I scoffed. "You love me." I kissed him again.
"Always." This time, he was being sincere.
I smiled at him. "Ditto."
I placed another kiss against his lips. This time, it wasn't short. I kept on kissing him and my hands got busy as they rubbed his shoulders. He brought his hands on my back and moved them up and down. I moaned against his lips before I opened my mouth and brought my tongue out. A simple touch of his lips was all that was needed for him to open his mouth enough for me put my tongue inside of it. As he moved his tongue against mine, I grabbed his hair and pulled gently.
I was supposed to help him sleep, I thought to myself as I continued to kiss him. Oh well. He's not complaining and I'm definitely not complaining.
I didn't know how long we were making out for. I didn't even care. I let myself get lost in the kissing. But it started to reach the point that we needed to stop. The more I kissed him, the harder it was for me to fight off the urge to start something we were both not ready for. Even if we were ready for that, it still would've been a no-go. I had no protection and I knew Peter didn't have any either. Plus, even if we did, there was no way in hell I was going to have sex in my room while my parents were home, even if the door was locked. So, against my inner protests, I lifted my head, pulling my lips. I closed my eyes and took a moment to fix my breathing before I opened them and looked at Peter, who was staring at me slightly wide eyes and an open mouth as he tried to fix his own breathing. I gave him a smug smirk.

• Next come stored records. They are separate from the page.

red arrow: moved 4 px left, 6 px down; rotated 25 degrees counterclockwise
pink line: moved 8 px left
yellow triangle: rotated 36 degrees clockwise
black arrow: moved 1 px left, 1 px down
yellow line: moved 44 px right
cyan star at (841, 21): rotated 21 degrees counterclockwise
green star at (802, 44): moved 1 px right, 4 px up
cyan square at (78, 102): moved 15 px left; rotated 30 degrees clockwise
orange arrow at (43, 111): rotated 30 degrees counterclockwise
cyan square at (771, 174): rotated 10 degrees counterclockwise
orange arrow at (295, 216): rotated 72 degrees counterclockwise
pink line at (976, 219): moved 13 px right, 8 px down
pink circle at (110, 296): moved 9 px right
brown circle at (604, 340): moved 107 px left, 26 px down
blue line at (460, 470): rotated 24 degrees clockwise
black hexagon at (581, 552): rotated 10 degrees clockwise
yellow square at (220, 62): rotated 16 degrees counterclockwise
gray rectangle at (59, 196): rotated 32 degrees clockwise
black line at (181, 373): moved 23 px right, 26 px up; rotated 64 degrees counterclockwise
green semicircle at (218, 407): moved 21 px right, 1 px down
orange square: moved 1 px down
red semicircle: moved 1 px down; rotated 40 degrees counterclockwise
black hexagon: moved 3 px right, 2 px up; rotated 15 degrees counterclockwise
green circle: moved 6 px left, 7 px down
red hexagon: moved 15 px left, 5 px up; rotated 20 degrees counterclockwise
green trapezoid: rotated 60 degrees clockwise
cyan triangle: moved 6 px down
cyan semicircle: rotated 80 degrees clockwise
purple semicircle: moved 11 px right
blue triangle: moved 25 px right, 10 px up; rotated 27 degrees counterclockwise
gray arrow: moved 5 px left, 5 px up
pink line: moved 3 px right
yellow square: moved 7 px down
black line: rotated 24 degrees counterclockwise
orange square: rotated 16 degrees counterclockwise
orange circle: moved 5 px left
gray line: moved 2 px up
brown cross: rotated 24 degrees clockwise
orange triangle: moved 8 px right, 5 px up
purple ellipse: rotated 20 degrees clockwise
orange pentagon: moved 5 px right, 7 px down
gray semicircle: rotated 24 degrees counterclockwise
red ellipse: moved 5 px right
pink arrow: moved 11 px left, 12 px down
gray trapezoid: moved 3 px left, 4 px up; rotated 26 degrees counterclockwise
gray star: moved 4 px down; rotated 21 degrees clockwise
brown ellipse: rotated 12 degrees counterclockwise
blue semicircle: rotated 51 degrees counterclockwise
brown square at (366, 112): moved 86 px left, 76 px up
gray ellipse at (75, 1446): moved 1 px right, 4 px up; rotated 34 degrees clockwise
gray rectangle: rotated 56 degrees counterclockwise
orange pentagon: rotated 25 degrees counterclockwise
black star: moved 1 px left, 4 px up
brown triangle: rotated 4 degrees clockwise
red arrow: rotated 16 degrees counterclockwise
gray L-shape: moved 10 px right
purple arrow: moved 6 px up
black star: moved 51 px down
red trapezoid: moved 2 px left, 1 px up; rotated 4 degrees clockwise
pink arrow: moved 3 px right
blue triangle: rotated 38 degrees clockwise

"What's on your mind, Loser?" I teased.
"…I, uh…" He closed his mouth and swallowed. "I plead the fifth.
I chuckled. "Same." I looked over the clock on my desk. I looked back at Peter. "It's midnight. Is your mind at ease now, or do we have to make out some more?"
"As much as I would love to spend the rest of the night making out with you, I have to admit that I'm okay now." He smiled. "Thank you, Em."
"Anytime, Loser," I whispered back. I placed one last kiss on his forehead before I rolled off of him and onto my back. I looked over at him. "Now come on. Let's go to sleep already." He nodded before he rolled over and placed his head on my shoulder. I wrapped my arm around his shoulders. "Good night, Peter."
"Goodnight, MJ."
I closed my eyes and went to sleep a few minutes later.
The morning after, I woke up to my alarm before I shook Peter awake. After he got dressed in his quick-change costume, we shared a quick kiss before he was out of the window. I closed the window behind him and closed the curtains. I then turned around and leaned back against the window. With him gone, I was already thinking about the mental images I've been getting, and the conversation we had from the night before made me about 80 percent sure that those flashes were pre-Spell memories. So what did it all mean? Did it mean The Spell wasn't all the way successful? Did it mean that I have some resistance to magic? Did it mean that I was going to get my memories back? I sighed as I bowed my head.
"What can I even do?" I whispered to myself. The only idea I had was to visit Doctor Strange. I didn't want to talk to him at all, though. I was still pissed off at him over what led to The Spell in the first place, and I wasn't sure that I wouldn't spend the beginning of the conversation yelling at him for at least ten minutes straight. The problem was that I didn't know who else to turn to. I pouted. "Why couldn't I just be a student Hogwarts or something? At least then I'd have several options." I started to walk towards the door of my room. "But no. I end up befriending multiple superheroes, a billionaire, and both her daughter and her bodyguard, the only magic user I know is someone I want to kick in the dick." I huffed out a breath as I unlocked the door and opened it. "That is some bullshit."